After reading my cublin file, I noticed that I use 28 registers per threads and no local or shared memory (except for kernel parameters). So I tried to store some variables in shared memory and local memory to increase the occupancy rate of my SM… without success.
(is not efficient of course but it was a test), the number of register in the new cubin file stay the same (but the SMEM value increase a lot of course)! External Image
Same by using global memory instead of registers…
I’am trying to compare the ptx files of different tests, but it is not so easy at first…
You can enable nvcc to output ptx with C source in comments with the command line option --opencc-options -LIST:source=on .
What I have found when I try to reduce register usage in this way is that the values need to be read into registers before being used in arithmetic operations: so you still need the register in many cases.
Ok, but I hope only one register per thread is used for all wraps of shared/local memory for arithmetic operations !
In the opposite the total SMEM available should depend of the number of registers. So basically, with 8192 32bit-registers by SM, the shared memory could only use the half of its 16KB (may be my explanation is not very clear… as my english in fact)
Thinking about it more, it seems likely that nvcc (or ptxax) sees that you are loading the same value from shared memory over and over again and stuffs it in a register for you.
By chance today I was paging through the PTX ISA which mentions using ld.volatile.* to read values from shared memory when you don’t want the compiler to cache the value in a register.
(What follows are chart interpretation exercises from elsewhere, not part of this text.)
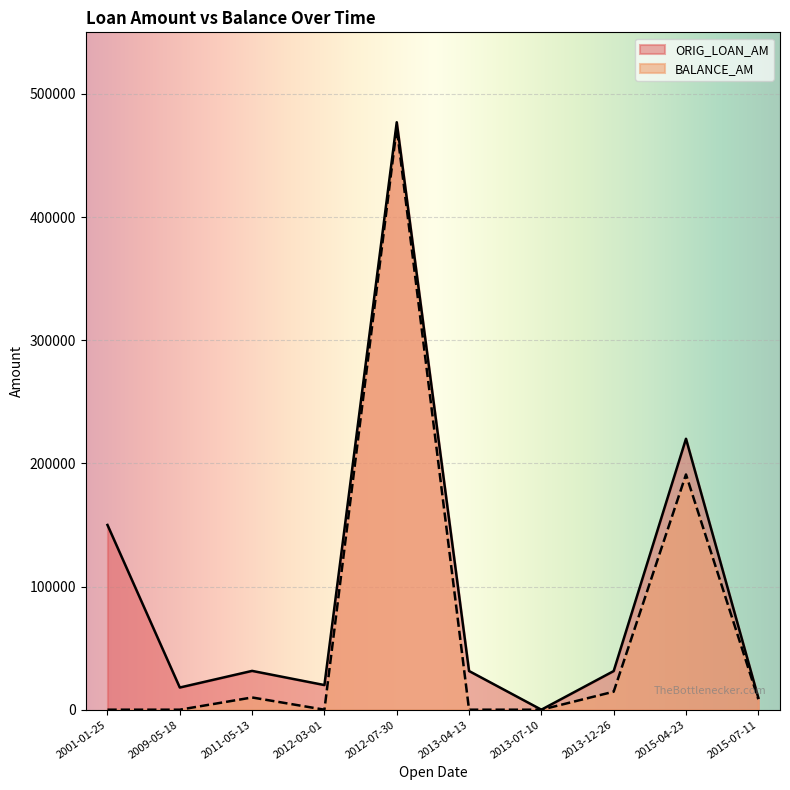

What is the sum of the ORIG_LOAN_AM values at 2012-03-01 and 2013-12-26?

51372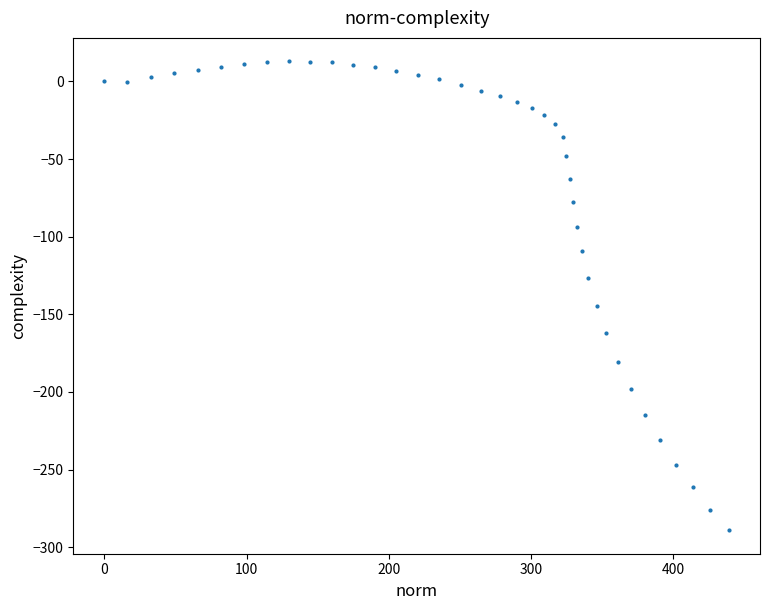

What Y value in the scatter plot is closest to -138?

-144.9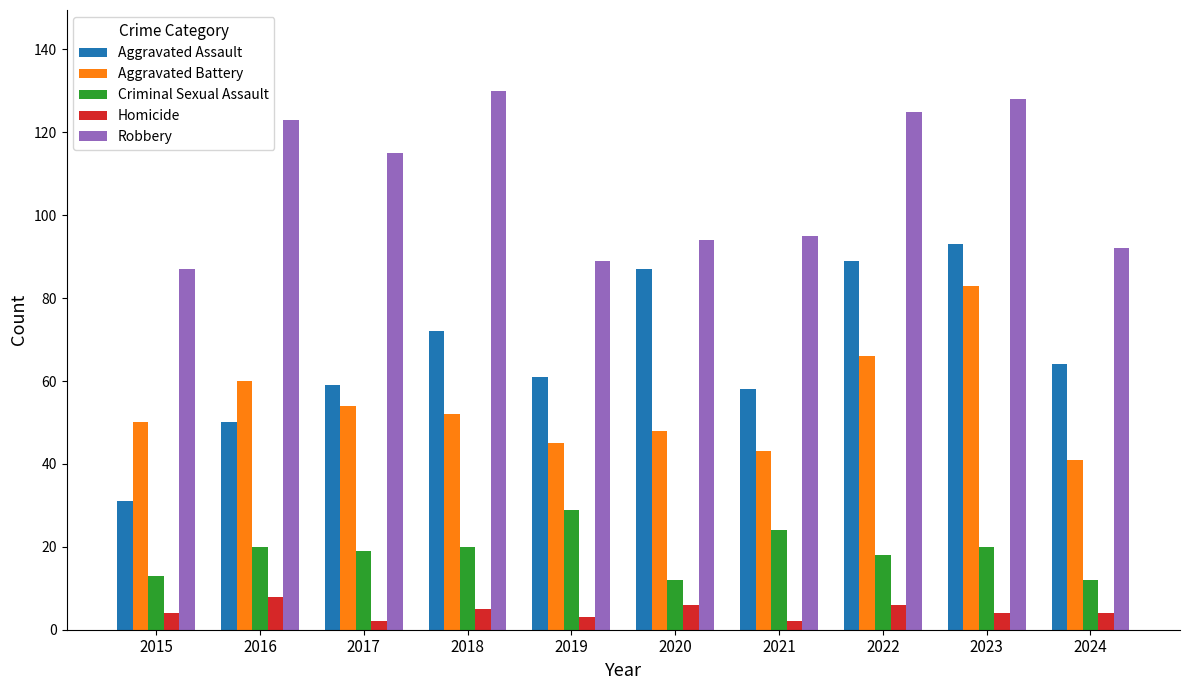

What is the value of the Criminal Sexual Assault bar at the 4th from the left?

20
Try “volatile value = mat[index];” and then use value in math operations and see if your register use goes down. Otherwise decuda might be your only option :(
I’ve tried the source=on options for ptx generation (-ptx --opencc-options -LIST:source=on) without remarkable success. Nvcc has only commented a couple of strings in the kernel (related to the typical grid-indexed loop), but did not comment even a string in the device function that I call from the kernel (that is inlined of course).